Pese al revolcón electoral, inicialmente Rajoy dijo que no haría cambios en el partido ni en el Gobierno. Poco después rectificó e hizo concebir una mudanza profunda, pero hace unos días echó abajo esa perspectiva al señalar que algunos esperaban más de lo que estaba dispuesto a ofrecer. Así las cosas, o esos cambios son de calado en el PP y el Ejecutivo o el presidente puede darse por amortizado, y lo mismo su partido, ante las próximas elecciones. En todo caso, siete meses parece poco tiempo para relanzar al PP y a Rajoy. Los ciudadanos quieren ver promesas cumplidas, rostros, nuevas formas de ejercer el poder, una comunicación más cercana y creíble, explicaciones sistemáticas.
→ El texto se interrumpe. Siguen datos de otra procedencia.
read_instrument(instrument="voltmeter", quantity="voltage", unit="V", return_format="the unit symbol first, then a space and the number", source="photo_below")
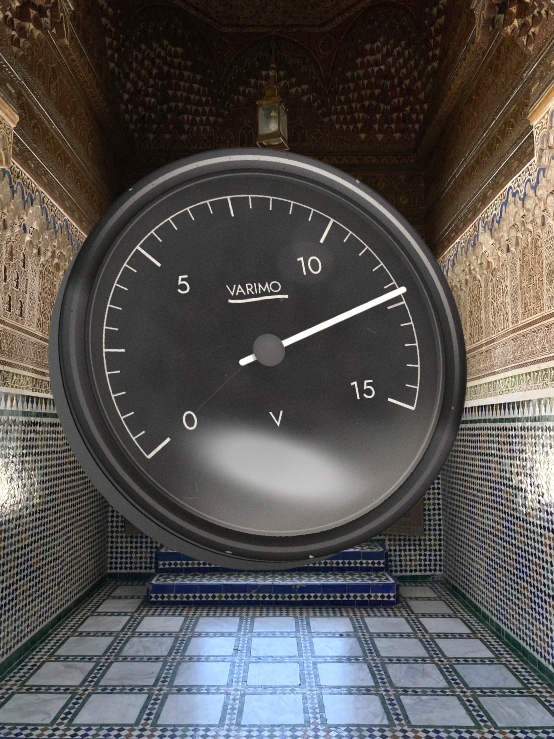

No se puede dilapidar el patrimonio de un gran partido como ha hecho Rajoy y como ha empezado a practicar el bisoño Pedro Sánchez en el PSOE al abrazarse a la que con toda probabilidad será en las generales su bestia negra: la izquierda radical que tanto combatió para salvar la cara tras su clara derrota electoral en número de votos y que ahora va a tener en los municipios una plataforma de propaganda de primer nivel. Olvida el secretario general del PSOE la trayectoria de su formación política desde 1976 y el estrepitoso fracaso de Almunia cuando pactó con IU, y que la socialdemocracia, al margen de algún pacto puntual, ha ocupado siempre la centralidad del sistema. La misma que está perdiendo el PP, entre otras cosas, por su miopía extrema, su pésima política de comunicación y la soberbia de algunos de sus dirigentes.